Despite being the most frequent renal fusion anomaly, tumors arising from horseshoe kidneys (HSKs) are extremely rare and management guidance is lacking.
To evaluate the perioperative, oncological, and functional outcomes of surgically treated HSK tumors.
Design, setting, and participants
A retrospective, multicenter cohort study of 43 HSK tumors in 40 patients was conducted, and technical description of the surgical approach has been provided.
Surgical resection of renal tumors arising from HSKs was performed either via open surgery or via minimally invasive surgery (MIS).
We analyzed patient and tumor characteristics as well as surgical technique, and functional and oncological outcomes.
Results and limitations
Eight patients were treated by MIS and 32 by open surgery. One patient (2.5%) experienced an intraoperative complication and 13 patients (32.5%) experienced postoperative complications, of which three (7.5%) were Clavien-Dindo ≥3 complications. Surgical margins were positive in two tumors (4.7%). The most frequent histology was clear-cell renal cell carcinoma (46.5%). The median follow-up was 51 (interquartile range [IQR] 17–73) mo. The 5-yr overall, cancer-specific, and recurrence-free survival rates were 81.2%, 86.8%, and 83.1%, respectively. The percent decreases in estimated glomerular filtration rate at discharge and the last follow-up were 15% (IQR 4–26%) and 17% (IQR 1–31%), respectively. Limitations include the cohort’s retrospective nature, heterogeneity, and small sample size.
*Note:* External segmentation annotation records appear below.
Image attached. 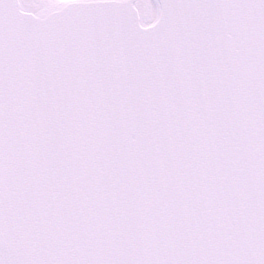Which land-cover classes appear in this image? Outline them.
I'll return each mask as SVG.
<instances>
[{"label":"snow or ice","instance_id":"snow-or-ice-1","mask_svg":"<svg viewBox=\"0 0 264 264\" xmlns=\"http://www.w3.org/2000/svg\"><path fill=\"white\" fill-rule=\"evenodd\" d=\"M0 264H264V0H0Z\"/></svg>","mask_w":264,"mask_h":264}]
</instances>
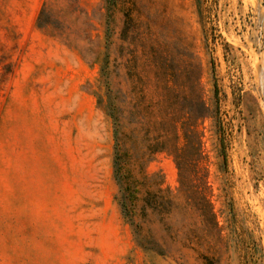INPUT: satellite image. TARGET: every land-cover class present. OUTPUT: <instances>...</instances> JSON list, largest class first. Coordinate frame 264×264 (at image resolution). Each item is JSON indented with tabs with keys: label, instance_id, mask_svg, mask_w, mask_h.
<instances>
[{
	"label": "rangeland",
	"instance_id": "rangeland-1",
	"mask_svg": "<svg viewBox=\"0 0 264 264\" xmlns=\"http://www.w3.org/2000/svg\"><path fill=\"white\" fill-rule=\"evenodd\" d=\"M157 103L204 132L203 206L141 158ZM0 264H264V0H0Z\"/></svg>",
	"mask_w": 264,
	"mask_h": 264
},
{
	"label": "trees",
	"instance_id": "trees-1",
	"mask_svg": "<svg viewBox=\"0 0 264 264\" xmlns=\"http://www.w3.org/2000/svg\"><path fill=\"white\" fill-rule=\"evenodd\" d=\"M102 75L107 83L105 98L99 99L98 104L104 110L106 115L113 123L114 141H120V118L117 95L109 81L107 68H102ZM199 120L202 122L212 116L210 109L207 107L203 96L198 97ZM151 119L148 120V129L152 136L146 139V152L141 158L147 156L152 158L157 154H166L169 156L177 170L178 194L171 195L167 191V197L164 199H191L195 204L203 206L208 199V183L206 157L203 151L204 132L194 127L193 123H178L177 118L171 116L162 106L157 103L155 111L149 113ZM133 116V115H131ZM135 122L132 119L129 123V133L127 136L128 147L125 153L130 158L138 159L139 151L137 148ZM114 155V175L118 174L119 161ZM129 158V159H130ZM121 164V163H120ZM123 184V183H122ZM128 200V199H127ZM171 206L173 201H168ZM123 217L131 225L134 234H137V227L134 225L132 217L127 213L128 206L120 203Z\"/></svg>",
	"mask_w": 264,
	"mask_h": 264
}]
</instances>
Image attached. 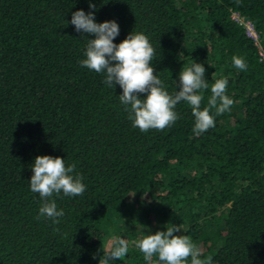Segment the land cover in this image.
<instances>
[{
  "label": "trees",
  "instance_id": "trees-1",
  "mask_svg": "<svg viewBox=\"0 0 264 264\" xmlns=\"http://www.w3.org/2000/svg\"><path fill=\"white\" fill-rule=\"evenodd\" d=\"M89 2L96 23L119 25L114 44L146 35L170 95L199 63L209 85L197 92L201 110L218 79L230 110L210 109L214 127L200 135L183 101L165 129L133 127L119 85L79 63L94 36L66 21ZM40 155L83 177L82 195L47 198L64 212L58 224L40 217L45 201L30 190ZM173 225L202 260L264 264V0H0V264H99L116 239L129 251L109 264H157L135 242Z\"/></svg>",
  "mask_w": 264,
  "mask_h": 264
},
{
  "label": "clouds",
  "instance_id": "clouds-1",
  "mask_svg": "<svg viewBox=\"0 0 264 264\" xmlns=\"http://www.w3.org/2000/svg\"><path fill=\"white\" fill-rule=\"evenodd\" d=\"M92 11L85 13L77 10L72 13L71 20L66 21L74 26L78 33H87L94 36L89 39L85 59L79 63L82 67L96 73H104L109 87L119 85L122 94L120 103L129 112V119L133 127L141 132L149 129L163 130L173 124L179 117L174 111L180 102L191 106L194 117L193 132L200 135L214 127V118L210 109H215L216 115L230 110L234 103L226 95L227 80L218 79L211 85V97L208 107L201 110L202 96L198 90L208 89L209 85L204 78L205 68L199 63H193L179 75V90L170 95L164 90L162 81L153 74L150 66L154 56V49L146 35L130 32L119 44L113 40L119 35V25L113 21L96 23L94 20L95 5L89 2ZM233 64L237 69L246 70L247 65L243 58L233 56ZM140 94H144L143 98ZM32 175L29 180L30 190L38 193L45 202L39 208L40 217H47L54 224H58V217H62V209L57 210L54 201L48 202L53 193H63L64 196H80L85 191L83 177L73 175L75 165L65 167L64 159L49 155H40L34 158L31 164ZM39 218V217H38ZM181 229L178 226L168 227L165 231H156L147 234L135 242V246L143 253L145 260L151 261L157 257V264H186L191 257V264H212V257L200 259V251L191 242L187 235H177ZM129 251L128 242L116 239L110 245L105 258L99 264H109L110 261L120 260Z\"/></svg>",
  "mask_w": 264,
  "mask_h": 264
},
{
  "label": "built area",
  "instance_id": "built-area-1",
  "mask_svg": "<svg viewBox=\"0 0 264 264\" xmlns=\"http://www.w3.org/2000/svg\"><path fill=\"white\" fill-rule=\"evenodd\" d=\"M232 19H233L234 21H236L237 23L241 24V25L245 28V30H246V32H247V35H248V36H249L254 42H256V34H255V32L253 31L251 25H250L248 22L243 21V19L240 18L237 14H233V15H232Z\"/></svg>",
  "mask_w": 264,
  "mask_h": 264
}]
</instances>
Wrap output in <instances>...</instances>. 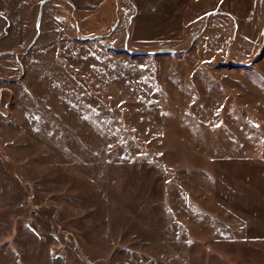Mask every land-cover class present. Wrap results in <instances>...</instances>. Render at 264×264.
Wrapping results in <instances>:
<instances>
[{
  "label": "rangeland",
  "instance_id": "obj_1",
  "mask_svg": "<svg viewBox=\"0 0 264 264\" xmlns=\"http://www.w3.org/2000/svg\"><path fill=\"white\" fill-rule=\"evenodd\" d=\"M253 1L0 0V264L224 261L200 232L262 207Z\"/></svg>",
  "mask_w": 264,
  "mask_h": 264
},
{
  "label": "crops",
  "instance_id": "obj_2",
  "mask_svg": "<svg viewBox=\"0 0 264 264\" xmlns=\"http://www.w3.org/2000/svg\"><path fill=\"white\" fill-rule=\"evenodd\" d=\"M243 1L245 0H187L183 8L182 26L194 24L196 20L204 19L209 15L225 14L222 8L229 9V4H233L232 7L238 9ZM255 1L247 7L248 10H262L261 28L263 29L264 0H260L259 3ZM164 3L165 1H162L161 4ZM186 14L189 19L187 24L183 19ZM244 37L248 43L253 42L249 36L245 35ZM262 172H264V167ZM262 187L261 208L251 209L252 207L247 203L248 209L224 211L222 225L210 224L205 232H200L208 235L205 238L207 243L217 246L218 254L224 260L218 261V264H230V261L232 264H264V185ZM258 188L255 186L256 192H258Z\"/></svg>",
  "mask_w": 264,
  "mask_h": 264
},
{
  "label": "water",
  "instance_id": "obj_3",
  "mask_svg": "<svg viewBox=\"0 0 264 264\" xmlns=\"http://www.w3.org/2000/svg\"><path fill=\"white\" fill-rule=\"evenodd\" d=\"M44 3V1L42 2V4ZM41 4V5H42ZM39 24H40V15H39V18H38V23H37V25L39 26ZM157 52H159V53H164V52H171V50H160V51H157Z\"/></svg>",
  "mask_w": 264,
  "mask_h": 264
}]
</instances>
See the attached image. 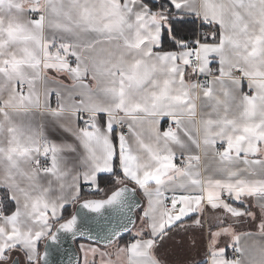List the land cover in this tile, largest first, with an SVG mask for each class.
I'll return each instance as SVG.
<instances>
[{
    "label": "snow or ice",
    "instance_id": "snow-or-ice-1",
    "mask_svg": "<svg viewBox=\"0 0 264 264\" xmlns=\"http://www.w3.org/2000/svg\"><path fill=\"white\" fill-rule=\"evenodd\" d=\"M102 173L121 187L84 199ZM82 200L105 247L77 264H165L206 207L227 216L202 264H264V0H0V264H54L61 233L87 234L62 215Z\"/></svg>",
    "mask_w": 264,
    "mask_h": 264
},
{
    "label": "crops",
    "instance_id": "crops-1",
    "mask_svg": "<svg viewBox=\"0 0 264 264\" xmlns=\"http://www.w3.org/2000/svg\"><path fill=\"white\" fill-rule=\"evenodd\" d=\"M165 27H167V26H165ZM163 36H164V32L162 30L161 47H162ZM175 50H178V45H177V48ZM50 87H55V85H50ZM57 135H59V133H57ZM218 147H219V145H218ZM203 159L204 158L202 156V168H203ZM105 175L111 176L110 174H103V173L100 174V176H105ZM99 177H98V186H95V185L91 186V187L85 186L82 188V196L84 197V199H85V197H90L89 195H87L88 189H90V188H94L95 192L101 191L100 186H99ZM112 179L114 180L113 177H112ZM114 183H115V181H114ZM124 186L132 187L131 184H126ZM120 187H121V185H118L115 183V188L112 190L115 191V190L119 189ZM103 190H105V189H103ZM103 190H102V193H103ZM137 193H138L140 199L142 200V204H143L141 209L137 212L136 228H139V226H140L139 217L142 213V210L147 207V198L143 195L141 190H137ZM91 194H93V193H91ZM110 194H112V192ZM82 201H80V202H82ZM77 204H79V203H77ZM77 204L66 205V208L72 207V211H74ZM233 204H234V206L241 207L239 202H233ZM245 206L251 207L253 211H258V209H256L254 203L250 204V205H245ZM226 216H227V214L222 213L221 210H219V209H211L210 207H206L205 214L201 217L203 222H204V228L201 229V228L193 227V229L190 233L183 234L182 239L180 237H177L175 240H172V241L165 243L159 251L160 258L165 261V264H202V262H204L208 259L209 242L211 239V233L216 230L217 217H219V219L222 220V219L226 218ZM237 230L238 231H245V230L250 231V230H252V225L248 224L247 221H245V223L238 226ZM134 234H135V230H133L131 235L128 234L127 238L120 239L118 242L123 246V244L127 243L128 241H130L133 238ZM80 242H83V241H79L77 243L78 248H79ZM44 243H45V241L40 242V247L42 248V250H40L41 252H43ZM252 243H253L252 240L242 236L241 246L247 248ZM229 244H230L229 238L221 237L218 240L217 247L218 248H224V247H227ZM89 246L99 247L102 250L105 247L103 245H99V244H95V243H90L86 247H89ZM79 252H80V260L82 261L83 253L81 252V250H79Z\"/></svg>",
    "mask_w": 264,
    "mask_h": 264
},
{
    "label": "water",
    "instance_id": "water-1",
    "mask_svg": "<svg viewBox=\"0 0 264 264\" xmlns=\"http://www.w3.org/2000/svg\"><path fill=\"white\" fill-rule=\"evenodd\" d=\"M110 196L111 194L107 198H109ZM100 199H106V198H100ZM100 199H89V200H100ZM136 201L138 203V206L131 213L134 219H137V212L141 209L143 205L142 200L140 199L138 193H136ZM82 203L83 201L76 205L73 214L79 211L80 213H83L87 216L88 224L85 226L87 228V234L85 236H77L75 239H73L70 234L61 233L60 243L58 245L51 244V242H48L51 244V248H50L51 255L49 259L50 261L54 262V264H77V260H80V252L77 247V241L79 240L105 246V240L103 239V234L97 236V231H96V223L97 221L102 222V219L97 214L91 213L87 209H83L81 207ZM104 212L105 215H108L109 213L112 212V210L105 209ZM112 218L113 220H115V216H113ZM82 224L83 222L80 219V216L78 215V226H81ZM129 227L132 226L130 225ZM89 235L95 237V239H89L88 238ZM124 235L126 234H123V236Z\"/></svg>",
    "mask_w": 264,
    "mask_h": 264
},
{
    "label": "trees",
    "instance_id": "trees-1",
    "mask_svg": "<svg viewBox=\"0 0 264 264\" xmlns=\"http://www.w3.org/2000/svg\"><path fill=\"white\" fill-rule=\"evenodd\" d=\"M198 29L199 24H192L189 19L187 18H177V22L173 25V32L178 38H186L189 41H191L194 30H196V35H198ZM162 48L167 51H173L177 48V44L172 39V33H169L167 35L164 34L163 41H162ZM114 183V180L112 179V176H100L99 177V186H100V192L97 191L93 194L87 192L90 197H85V199H100L103 189H106L110 186H112ZM72 207L66 208L63 212V216L69 218L72 215ZM128 234L124 235L125 238H127ZM80 241V240H79ZM77 241V243L79 242ZM40 250L42 248L40 247Z\"/></svg>",
    "mask_w": 264,
    "mask_h": 264
},
{
    "label": "rangeland",
    "instance_id": "rangeland-1",
    "mask_svg": "<svg viewBox=\"0 0 264 264\" xmlns=\"http://www.w3.org/2000/svg\"><path fill=\"white\" fill-rule=\"evenodd\" d=\"M114 188H115V183L112 186H110V187L106 188L105 190H103V194L101 195V198H107L109 196V194L111 192H113L112 189H114ZM73 212L74 211H72L71 213L73 214ZM82 244L86 247L87 245L90 244V242H85V241L80 242L79 249H80V245H82Z\"/></svg>",
    "mask_w": 264,
    "mask_h": 264
},
{
    "label": "built area",
    "instance_id": "built-area-1",
    "mask_svg": "<svg viewBox=\"0 0 264 264\" xmlns=\"http://www.w3.org/2000/svg\"><path fill=\"white\" fill-rule=\"evenodd\" d=\"M200 34V29H198V35ZM88 192L89 193H94L95 192V189L94 188H90L88 189Z\"/></svg>",
    "mask_w": 264,
    "mask_h": 264
},
{
    "label": "bare ground",
    "instance_id": "bare-ground-1",
    "mask_svg": "<svg viewBox=\"0 0 264 264\" xmlns=\"http://www.w3.org/2000/svg\"><path fill=\"white\" fill-rule=\"evenodd\" d=\"M78 246V245H77ZM44 247V246H43ZM79 249V248H78ZM80 250V249H79Z\"/></svg>",
    "mask_w": 264,
    "mask_h": 264
}]
</instances>
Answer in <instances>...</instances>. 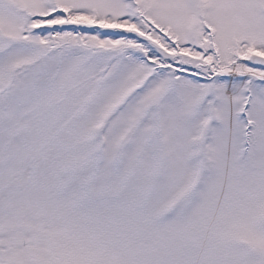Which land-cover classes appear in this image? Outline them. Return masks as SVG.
Here are the masks:
<instances>
[{"label":"snow or ice","instance_id":"snow-or-ice-1","mask_svg":"<svg viewBox=\"0 0 264 264\" xmlns=\"http://www.w3.org/2000/svg\"><path fill=\"white\" fill-rule=\"evenodd\" d=\"M0 264H264V0H0Z\"/></svg>","mask_w":264,"mask_h":264}]
</instances>
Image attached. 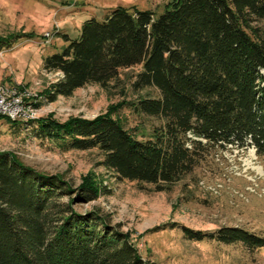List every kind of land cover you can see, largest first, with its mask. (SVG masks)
Segmentation results:
<instances>
[{"label": "trees", "instance_id": "obj_1", "mask_svg": "<svg viewBox=\"0 0 264 264\" xmlns=\"http://www.w3.org/2000/svg\"><path fill=\"white\" fill-rule=\"evenodd\" d=\"M259 19L264 0H170L157 15L117 6L103 20L84 21L78 37L63 35L67 44L44 59L46 69L62 76L35 106L90 83L107 89L121 69L142 65L133 88L158 94L138 97L131 108L162 121L144 139L109 114L64 122L0 115V121L29 123L37 137L56 140L65 150L98 148L108 170L158 191L191 173L214 147H254L264 156V36L253 26ZM29 35L2 37L0 49ZM100 192L88 182L72 189L59 175L0 151V264H154L119 224L97 210L74 207ZM183 230L191 240L264 247L263 235L243 227Z\"/></svg>", "mask_w": 264, "mask_h": 264}, {"label": "rangeland", "instance_id": "obj_2", "mask_svg": "<svg viewBox=\"0 0 264 264\" xmlns=\"http://www.w3.org/2000/svg\"><path fill=\"white\" fill-rule=\"evenodd\" d=\"M168 1L0 0V38L31 35L0 49V83L41 98L62 76L46 69L44 59L67 44L64 34L78 37L84 21L103 20L117 6L136 5L157 15ZM253 26L264 36V19L254 21ZM141 69L142 65L121 69L107 89L90 83L72 96L45 101L37 115L64 122L109 114L138 138L149 137L161 119L137 113L130 105L140 96L158 94L155 88H133L131 83ZM0 151L11 152L41 173L59 175L72 189L86 182L98 186L97 199L74 202V207L80 212L97 210L111 224H119L141 256L154 264H264V247L191 240L183 230L184 226L202 231L238 226L264 236V156L257 155L254 147H214L191 173L163 191L150 183L120 178L102 164L100 149L65 150L56 140L37 137L29 123L13 125L1 120Z\"/></svg>", "mask_w": 264, "mask_h": 264}, {"label": "built area", "instance_id": "obj_3", "mask_svg": "<svg viewBox=\"0 0 264 264\" xmlns=\"http://www.w3.org/2000/svg\"><path fill=\"white\" fill-rule=\"evenodd\" d=\"M37 98L17 86L0 83V115L12 120L29 121L38 118Z\"/></svg>", "mask_w": 264, "mask_h": 264}]
</instances>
Surgical management of tumors in HSKs can be approached via both open surgery and MIS, with maximal preservation of functional renal parenchyma. In this cohort, rates of complications, positive surgical margins, and renal functional decrease were acceptable, considering the anatomical complexity of these kidneys and tumors. These tumors display great variation in histological subtypes. Meticulous presurgical planning, taking advantage of advanced imaging techniques, can aid in achieving good outcomes.